If you need to observe hook errors, use Python's warnings module:

import warnings

with warnings.catch_warnings(record=True) as w:
warnings.simplefilter("always")
hooks.fire(HookContext(event=HookEvent.PRE_NODE))
if w:
print(f"Hook warning: {w[0].message}")

Defensive DAG Construction

Use try/except around builder operations to build robust DAG construction code:

import dagron

def build_pipeline_safely(node_specs):
"""Build a DAG from specs, skipping invalid entries."""
builder = dagron.DAG.builder()
errors = []

for spec in node_specs:
try:
builder.add_node(spec["name"])
except dagron.DuplicateNodeError:
errors.append(f"Duplicate node: {spec['name']}")

for spec in node_specs:
for dep in spec.get("dependencies", []):
try:
builder.add_edge(dep, spec["name"])
except dagron.NodeNotFoundError as e:
errors.append(f"Missing dependency: {e}")
except dagron.CycleError as e:
errors.append(f"Would create cycle: {e}")

if errors:
print(f"Warnings during build ({len(errors)}):")
for err in errors:
print(f" - {err}")

return builder.build()

Error Hierarchy Summary

import dagron
from dagron.execution.gates import GateRejectedError, GateTimeoutError
from dagron.template import TemplateError

# Graph engine errors (from Rust)
dagron.DagronError # base class
dagron.GraphError # general graph error
dagron.CycleError # edge would create a cycle
dagron.DuplicateNodeError # node already exists
dagron.NodeNotFoundError # node does not exist
dagron.EdgeNotFoundError # edge does not exist

# Execution errors (from Python)
GateRejectedError # gate was rejected
GateTimeoutError # gate timed out
TemplateError # template parameter invalid

Best Practices

  1. Catch specific errors. Use CycleError, NodeNotFoundError, etc. instead of the broad DagronError when you know what might go wrong.

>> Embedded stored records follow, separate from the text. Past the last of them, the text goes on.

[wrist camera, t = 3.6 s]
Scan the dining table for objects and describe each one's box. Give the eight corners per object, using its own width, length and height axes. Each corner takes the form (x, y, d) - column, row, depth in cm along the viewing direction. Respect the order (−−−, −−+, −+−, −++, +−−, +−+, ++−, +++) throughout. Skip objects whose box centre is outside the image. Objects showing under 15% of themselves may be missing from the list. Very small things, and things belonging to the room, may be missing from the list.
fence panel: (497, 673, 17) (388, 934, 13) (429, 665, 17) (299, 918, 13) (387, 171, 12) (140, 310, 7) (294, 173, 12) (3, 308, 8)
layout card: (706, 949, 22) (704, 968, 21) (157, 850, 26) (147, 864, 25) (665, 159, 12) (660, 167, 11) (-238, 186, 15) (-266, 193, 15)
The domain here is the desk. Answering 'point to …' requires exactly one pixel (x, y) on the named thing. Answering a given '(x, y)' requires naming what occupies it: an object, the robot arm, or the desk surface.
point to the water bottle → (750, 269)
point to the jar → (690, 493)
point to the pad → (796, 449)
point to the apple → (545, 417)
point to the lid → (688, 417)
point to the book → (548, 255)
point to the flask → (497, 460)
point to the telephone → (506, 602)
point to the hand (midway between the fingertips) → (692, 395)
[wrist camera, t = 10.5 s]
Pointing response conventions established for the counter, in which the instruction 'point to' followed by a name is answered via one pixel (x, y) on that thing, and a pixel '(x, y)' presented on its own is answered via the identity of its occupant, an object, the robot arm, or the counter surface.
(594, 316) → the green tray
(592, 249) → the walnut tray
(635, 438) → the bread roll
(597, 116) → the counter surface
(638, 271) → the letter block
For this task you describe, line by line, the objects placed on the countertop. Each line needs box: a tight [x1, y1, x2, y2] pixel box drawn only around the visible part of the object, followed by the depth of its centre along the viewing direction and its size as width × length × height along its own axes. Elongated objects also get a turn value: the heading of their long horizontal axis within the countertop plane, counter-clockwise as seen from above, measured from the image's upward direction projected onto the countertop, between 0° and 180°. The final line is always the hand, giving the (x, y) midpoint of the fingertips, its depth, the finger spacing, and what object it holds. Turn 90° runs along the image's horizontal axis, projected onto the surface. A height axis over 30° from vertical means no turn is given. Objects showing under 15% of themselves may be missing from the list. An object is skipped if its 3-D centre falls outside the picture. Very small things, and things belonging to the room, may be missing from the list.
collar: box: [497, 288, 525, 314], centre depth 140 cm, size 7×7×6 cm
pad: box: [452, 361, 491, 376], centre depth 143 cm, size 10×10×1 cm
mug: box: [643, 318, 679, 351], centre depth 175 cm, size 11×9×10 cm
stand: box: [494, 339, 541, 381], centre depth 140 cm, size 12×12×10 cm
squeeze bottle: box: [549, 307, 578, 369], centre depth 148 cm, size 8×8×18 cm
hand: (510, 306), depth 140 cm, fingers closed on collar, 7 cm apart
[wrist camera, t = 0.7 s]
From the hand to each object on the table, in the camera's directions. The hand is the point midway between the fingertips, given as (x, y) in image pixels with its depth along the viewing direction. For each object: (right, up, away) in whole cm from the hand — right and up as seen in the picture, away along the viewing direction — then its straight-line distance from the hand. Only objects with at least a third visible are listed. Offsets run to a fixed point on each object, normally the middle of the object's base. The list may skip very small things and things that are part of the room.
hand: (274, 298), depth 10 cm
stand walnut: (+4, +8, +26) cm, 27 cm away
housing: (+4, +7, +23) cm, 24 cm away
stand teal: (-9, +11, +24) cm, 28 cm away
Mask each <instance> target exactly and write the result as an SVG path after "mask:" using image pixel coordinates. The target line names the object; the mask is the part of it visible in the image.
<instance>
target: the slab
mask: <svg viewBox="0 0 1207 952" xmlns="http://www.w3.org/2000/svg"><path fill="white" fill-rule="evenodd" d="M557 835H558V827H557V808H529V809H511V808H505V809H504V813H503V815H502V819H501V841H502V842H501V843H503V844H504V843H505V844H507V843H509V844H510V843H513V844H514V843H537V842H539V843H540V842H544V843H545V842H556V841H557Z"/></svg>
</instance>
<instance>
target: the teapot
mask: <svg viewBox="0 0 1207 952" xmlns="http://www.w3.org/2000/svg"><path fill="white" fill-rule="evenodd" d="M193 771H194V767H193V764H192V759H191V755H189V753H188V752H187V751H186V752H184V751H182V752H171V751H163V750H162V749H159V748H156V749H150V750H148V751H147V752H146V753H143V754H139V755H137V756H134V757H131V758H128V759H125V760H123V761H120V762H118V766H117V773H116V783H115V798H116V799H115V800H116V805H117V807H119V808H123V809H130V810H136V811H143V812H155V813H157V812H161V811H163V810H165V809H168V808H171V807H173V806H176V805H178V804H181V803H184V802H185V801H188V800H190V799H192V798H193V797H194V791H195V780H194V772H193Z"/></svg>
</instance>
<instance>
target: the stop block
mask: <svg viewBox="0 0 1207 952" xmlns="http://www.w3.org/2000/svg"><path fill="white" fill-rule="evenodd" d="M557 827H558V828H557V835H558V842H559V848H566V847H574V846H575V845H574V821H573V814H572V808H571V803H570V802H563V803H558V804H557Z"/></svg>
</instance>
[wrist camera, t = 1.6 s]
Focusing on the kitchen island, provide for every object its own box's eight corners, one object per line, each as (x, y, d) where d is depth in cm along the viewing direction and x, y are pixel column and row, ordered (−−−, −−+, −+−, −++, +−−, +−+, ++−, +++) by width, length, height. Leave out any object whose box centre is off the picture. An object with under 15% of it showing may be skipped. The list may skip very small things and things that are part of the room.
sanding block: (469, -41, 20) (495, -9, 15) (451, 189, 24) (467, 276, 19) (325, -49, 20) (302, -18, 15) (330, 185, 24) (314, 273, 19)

  2. Use fail_fast=True by default. This prevents wasting compute on nodes that will fail anyway due to missing upstream data.

  3. Disable fail-fast for non-critical branches. If some branches are optional (metrics, notifications), use fail_fast=False so they do not block the critical path.

  4. Log errors via callbacks. Use ExecutionCallbacks.on_failure to capture errors as they happen, not just at the end.

  5. Inspect NodeResult.error. When a node fails, the original exception is preserved for debugging.

  6. Use retry wrappers for transient failures. Network errors, API rate limits, and temporary file locks benefit from retry logic.

  7. Checkpoint long-running pipelines. For pipelines that take hours, use checkpointing so you do not lose progress on failure.